__TASK REQUIREMENTS__: Locate the string "dass" in the records below. Copy every line where it occurs.

- - -

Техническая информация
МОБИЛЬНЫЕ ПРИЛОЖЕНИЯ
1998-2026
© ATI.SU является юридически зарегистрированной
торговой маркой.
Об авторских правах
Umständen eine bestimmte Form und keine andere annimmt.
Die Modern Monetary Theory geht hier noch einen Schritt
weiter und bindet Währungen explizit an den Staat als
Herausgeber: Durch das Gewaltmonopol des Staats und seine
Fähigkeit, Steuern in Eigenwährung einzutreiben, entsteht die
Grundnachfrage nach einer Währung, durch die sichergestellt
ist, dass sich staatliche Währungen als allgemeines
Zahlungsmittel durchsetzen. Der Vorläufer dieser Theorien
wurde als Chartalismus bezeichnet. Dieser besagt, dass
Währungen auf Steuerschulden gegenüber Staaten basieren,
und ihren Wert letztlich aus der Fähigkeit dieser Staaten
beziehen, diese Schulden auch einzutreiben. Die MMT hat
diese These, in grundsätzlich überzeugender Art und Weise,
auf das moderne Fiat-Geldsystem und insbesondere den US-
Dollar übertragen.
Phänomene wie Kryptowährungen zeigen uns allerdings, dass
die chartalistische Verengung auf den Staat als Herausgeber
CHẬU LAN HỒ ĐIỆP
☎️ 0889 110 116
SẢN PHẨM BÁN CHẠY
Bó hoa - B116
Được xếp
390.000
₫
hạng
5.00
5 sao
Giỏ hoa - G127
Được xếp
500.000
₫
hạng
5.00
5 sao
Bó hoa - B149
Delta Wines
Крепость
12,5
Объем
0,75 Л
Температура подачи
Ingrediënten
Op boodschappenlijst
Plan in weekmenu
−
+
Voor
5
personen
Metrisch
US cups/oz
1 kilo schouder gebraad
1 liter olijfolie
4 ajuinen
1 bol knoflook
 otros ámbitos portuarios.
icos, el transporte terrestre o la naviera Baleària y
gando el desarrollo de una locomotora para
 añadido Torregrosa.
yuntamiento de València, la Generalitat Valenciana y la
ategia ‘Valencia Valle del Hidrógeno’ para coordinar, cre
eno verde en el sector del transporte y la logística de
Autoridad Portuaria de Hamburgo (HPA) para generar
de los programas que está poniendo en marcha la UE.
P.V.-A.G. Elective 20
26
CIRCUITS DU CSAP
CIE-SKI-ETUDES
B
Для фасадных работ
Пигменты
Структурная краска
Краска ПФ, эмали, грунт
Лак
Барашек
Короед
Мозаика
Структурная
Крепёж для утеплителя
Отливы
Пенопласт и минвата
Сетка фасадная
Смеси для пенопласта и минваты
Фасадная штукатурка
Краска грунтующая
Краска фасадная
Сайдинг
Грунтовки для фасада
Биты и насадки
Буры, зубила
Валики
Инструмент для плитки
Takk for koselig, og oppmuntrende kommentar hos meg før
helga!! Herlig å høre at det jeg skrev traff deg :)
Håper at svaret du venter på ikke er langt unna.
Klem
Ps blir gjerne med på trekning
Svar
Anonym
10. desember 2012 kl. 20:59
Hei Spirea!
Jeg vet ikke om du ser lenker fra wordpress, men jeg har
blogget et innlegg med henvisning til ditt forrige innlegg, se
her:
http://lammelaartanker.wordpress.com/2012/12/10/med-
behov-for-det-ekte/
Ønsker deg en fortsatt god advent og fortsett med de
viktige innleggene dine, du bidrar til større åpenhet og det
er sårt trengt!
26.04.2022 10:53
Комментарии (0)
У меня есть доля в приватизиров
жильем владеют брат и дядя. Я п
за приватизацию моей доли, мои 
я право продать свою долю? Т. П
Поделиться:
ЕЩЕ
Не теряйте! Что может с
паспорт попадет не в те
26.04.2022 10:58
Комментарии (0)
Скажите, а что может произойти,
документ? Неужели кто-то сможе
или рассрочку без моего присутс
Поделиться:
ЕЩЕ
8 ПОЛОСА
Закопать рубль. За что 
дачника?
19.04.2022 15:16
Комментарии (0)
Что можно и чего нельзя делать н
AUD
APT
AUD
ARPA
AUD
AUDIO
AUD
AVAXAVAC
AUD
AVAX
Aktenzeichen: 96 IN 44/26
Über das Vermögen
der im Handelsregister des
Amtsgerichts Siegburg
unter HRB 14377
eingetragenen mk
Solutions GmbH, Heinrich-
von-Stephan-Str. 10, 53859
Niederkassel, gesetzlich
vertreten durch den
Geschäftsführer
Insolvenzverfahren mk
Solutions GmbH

- - -

__SOLUTION FOR THIS EXERCISE__:
ist, dass sich staatliche Währungen als allgemeines
wurde als Chartalismus bezeichnet. Dieser besagt, dass
Phänomene wie Kryptowährungen zeigen uns allerdings, dass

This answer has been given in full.